There are certainly times when God works quickly. I also have had to live with a silent God. Friends have died, even when I prayed with my mustard seed faith. Finances are not always available and don’t always arrive in time.

Our careers, ministries, and lives need to be judged by a larger faith picture. Much like the Apostle Paul, we only get to see in a mirror dimly; we only know in part. This kind of stuff - faith, hope and love - does not fit easily into a grant request or theologies of success.

Fear, danger and mugging

Last week I had the opportunity to speak at a “Mission Fest” in rural South Dakota.  It was a fun weekend of reconnecting with my traditional Mennonite roots.  Hymns in four part harmony, potlucks and popcorn for Sunday supper were an enjoyable trip down memory lane.  After one of the services we had a question and answer time.  During one of the services I had shared about my family’s journey from the suburbs to the city.  Before long I was fielding questions about safety and fear. What kind of schools did your children attend?

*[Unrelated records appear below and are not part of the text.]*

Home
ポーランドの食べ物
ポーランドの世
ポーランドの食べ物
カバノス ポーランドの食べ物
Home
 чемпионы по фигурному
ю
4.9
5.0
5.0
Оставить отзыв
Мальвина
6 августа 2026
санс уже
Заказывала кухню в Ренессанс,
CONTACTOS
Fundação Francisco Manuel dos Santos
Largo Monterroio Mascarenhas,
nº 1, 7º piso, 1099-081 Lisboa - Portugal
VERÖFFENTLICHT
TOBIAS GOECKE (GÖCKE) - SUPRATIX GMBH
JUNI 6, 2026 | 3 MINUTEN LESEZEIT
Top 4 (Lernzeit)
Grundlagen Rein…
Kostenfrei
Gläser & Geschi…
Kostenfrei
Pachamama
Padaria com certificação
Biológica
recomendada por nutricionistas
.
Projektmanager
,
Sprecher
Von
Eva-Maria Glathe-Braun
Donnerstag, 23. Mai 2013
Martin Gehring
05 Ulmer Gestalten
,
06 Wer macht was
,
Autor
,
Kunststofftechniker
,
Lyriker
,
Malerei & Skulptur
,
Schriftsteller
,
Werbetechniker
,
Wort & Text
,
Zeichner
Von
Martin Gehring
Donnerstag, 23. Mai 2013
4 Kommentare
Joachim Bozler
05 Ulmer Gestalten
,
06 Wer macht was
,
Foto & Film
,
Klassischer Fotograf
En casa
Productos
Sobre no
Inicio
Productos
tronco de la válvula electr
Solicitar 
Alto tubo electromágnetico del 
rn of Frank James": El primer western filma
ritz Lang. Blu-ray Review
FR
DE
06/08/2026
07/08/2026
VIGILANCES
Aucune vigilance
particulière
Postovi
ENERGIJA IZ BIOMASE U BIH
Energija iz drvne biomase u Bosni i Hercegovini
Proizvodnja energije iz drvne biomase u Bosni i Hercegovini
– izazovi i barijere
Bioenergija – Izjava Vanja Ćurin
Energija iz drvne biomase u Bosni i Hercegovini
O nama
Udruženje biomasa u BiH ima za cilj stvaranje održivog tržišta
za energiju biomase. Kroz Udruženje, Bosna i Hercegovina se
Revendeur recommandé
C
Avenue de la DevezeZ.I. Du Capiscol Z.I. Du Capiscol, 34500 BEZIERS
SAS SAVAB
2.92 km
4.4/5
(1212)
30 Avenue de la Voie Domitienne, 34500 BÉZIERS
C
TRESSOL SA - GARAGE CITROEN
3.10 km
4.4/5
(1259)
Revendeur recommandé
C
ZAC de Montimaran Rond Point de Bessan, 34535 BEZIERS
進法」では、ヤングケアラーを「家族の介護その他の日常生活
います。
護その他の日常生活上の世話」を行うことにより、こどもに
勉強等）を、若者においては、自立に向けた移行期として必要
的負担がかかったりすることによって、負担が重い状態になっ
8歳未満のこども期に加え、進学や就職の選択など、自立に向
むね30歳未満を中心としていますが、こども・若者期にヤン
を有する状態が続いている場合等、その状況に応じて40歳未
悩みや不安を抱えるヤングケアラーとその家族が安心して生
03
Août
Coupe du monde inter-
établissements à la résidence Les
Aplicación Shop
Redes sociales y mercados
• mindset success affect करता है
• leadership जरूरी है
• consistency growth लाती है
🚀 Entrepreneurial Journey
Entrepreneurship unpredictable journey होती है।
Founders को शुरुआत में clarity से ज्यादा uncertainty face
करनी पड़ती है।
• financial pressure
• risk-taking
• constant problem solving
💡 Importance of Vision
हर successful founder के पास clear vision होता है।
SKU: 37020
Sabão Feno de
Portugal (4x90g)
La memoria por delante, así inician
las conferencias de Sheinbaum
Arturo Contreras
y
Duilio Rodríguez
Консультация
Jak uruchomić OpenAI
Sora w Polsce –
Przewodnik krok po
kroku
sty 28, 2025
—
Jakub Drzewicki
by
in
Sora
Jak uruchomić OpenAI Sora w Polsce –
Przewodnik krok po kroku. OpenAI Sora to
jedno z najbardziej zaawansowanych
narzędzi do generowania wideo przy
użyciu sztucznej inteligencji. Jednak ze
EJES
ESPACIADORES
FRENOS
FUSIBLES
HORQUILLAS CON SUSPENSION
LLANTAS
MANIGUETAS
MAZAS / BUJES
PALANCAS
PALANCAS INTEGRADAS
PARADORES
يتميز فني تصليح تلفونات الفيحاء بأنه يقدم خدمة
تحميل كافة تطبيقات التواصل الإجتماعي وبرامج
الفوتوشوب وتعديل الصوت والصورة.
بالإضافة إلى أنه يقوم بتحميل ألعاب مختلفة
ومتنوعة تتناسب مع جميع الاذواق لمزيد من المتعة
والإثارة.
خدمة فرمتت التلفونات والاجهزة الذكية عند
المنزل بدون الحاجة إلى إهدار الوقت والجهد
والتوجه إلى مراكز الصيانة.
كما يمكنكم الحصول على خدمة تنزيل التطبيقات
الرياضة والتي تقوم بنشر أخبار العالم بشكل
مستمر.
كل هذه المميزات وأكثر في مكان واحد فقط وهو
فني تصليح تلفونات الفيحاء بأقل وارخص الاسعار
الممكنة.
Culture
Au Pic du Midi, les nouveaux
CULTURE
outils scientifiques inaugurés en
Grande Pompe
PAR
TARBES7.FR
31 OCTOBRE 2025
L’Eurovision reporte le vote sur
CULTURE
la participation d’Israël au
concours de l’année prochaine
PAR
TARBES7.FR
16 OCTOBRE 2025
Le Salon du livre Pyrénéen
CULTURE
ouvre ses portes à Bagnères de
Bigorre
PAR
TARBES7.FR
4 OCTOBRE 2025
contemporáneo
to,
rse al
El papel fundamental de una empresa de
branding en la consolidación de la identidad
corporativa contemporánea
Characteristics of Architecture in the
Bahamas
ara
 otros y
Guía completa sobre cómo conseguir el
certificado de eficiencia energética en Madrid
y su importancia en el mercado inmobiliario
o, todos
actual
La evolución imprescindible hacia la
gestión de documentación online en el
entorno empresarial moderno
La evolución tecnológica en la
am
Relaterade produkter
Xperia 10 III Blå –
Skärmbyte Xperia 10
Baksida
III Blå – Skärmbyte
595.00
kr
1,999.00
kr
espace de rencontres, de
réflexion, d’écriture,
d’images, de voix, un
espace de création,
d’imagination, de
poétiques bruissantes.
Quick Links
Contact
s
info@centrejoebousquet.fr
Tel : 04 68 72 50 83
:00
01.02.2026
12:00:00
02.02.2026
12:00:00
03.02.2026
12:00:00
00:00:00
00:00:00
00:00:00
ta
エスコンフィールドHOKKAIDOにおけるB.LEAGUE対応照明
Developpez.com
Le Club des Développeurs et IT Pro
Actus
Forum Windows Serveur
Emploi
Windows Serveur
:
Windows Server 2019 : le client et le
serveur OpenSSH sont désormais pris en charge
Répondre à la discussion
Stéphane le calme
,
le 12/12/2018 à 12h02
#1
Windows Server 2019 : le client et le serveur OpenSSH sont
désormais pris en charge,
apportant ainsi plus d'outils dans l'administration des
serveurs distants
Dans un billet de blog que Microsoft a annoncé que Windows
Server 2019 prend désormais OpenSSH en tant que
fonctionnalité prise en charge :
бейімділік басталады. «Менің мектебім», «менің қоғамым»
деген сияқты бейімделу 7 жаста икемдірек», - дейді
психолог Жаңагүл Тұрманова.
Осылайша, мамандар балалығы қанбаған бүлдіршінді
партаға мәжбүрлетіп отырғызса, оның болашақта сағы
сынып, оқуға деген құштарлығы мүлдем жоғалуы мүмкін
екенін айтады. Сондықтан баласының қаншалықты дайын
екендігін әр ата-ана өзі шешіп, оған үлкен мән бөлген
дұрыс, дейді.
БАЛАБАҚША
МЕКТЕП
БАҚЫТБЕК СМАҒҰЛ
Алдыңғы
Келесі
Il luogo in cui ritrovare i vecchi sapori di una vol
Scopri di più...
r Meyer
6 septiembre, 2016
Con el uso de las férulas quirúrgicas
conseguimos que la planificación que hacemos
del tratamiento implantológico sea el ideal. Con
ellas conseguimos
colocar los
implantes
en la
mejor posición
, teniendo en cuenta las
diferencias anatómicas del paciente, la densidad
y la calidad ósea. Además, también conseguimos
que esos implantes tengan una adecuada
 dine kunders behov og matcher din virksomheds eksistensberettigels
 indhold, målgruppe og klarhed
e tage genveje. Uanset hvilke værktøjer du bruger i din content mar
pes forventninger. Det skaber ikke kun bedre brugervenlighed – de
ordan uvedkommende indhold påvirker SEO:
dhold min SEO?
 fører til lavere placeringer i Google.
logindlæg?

Have you ever been mugged?

How do you respond after your house has been broken into?

Is it safe?

There was a time when questions like this frustrated me.  I tended to assume that the motive behind such questions was a subtle form of racism or classism.  I no longer make these assumptions.  For the most part people are genuinely curious about people who have made different life choices.

I like to use these occasions to talk about differences.  We live in a culture that teaches us to fear or be suspicious of that which is different.  This fear is reflected in many of the little and big decisions we make.  For example, people like to worship with others who hold similar faith perspectives and worship style preferences.   As a culture we like to live in neighborhoods with others who share our values (and skin color).

Choosing to live and worship outside the norm can be scary.  I like to challenge people to confront their fear of the different.  More often than not different is simply different.

That is my typical response to my family’s move from the suburb to the city.

Since returning from South Dakota two people that I am acquainted with have been mugged.  One was pistol whipped.  Both of these people live in “different” neighborhoods.  It is not a stretch to say that they were targeted, at least partially, because of their skin color.

To be honest I have no easy response to this.  Fear of the “different” goes in every direction and that fear can and does play itself out in unpleasant ways.  Personal violation is not easy to just get past.  Events like this raise some difficult faith questions.  Does God call us to safety?  When does personal well-being demand that one move or leave the situation?  What does it mean to be salt and light?  How far do we take this call?  What does it mean to be a reconciling presence in a dangerous neighborhood?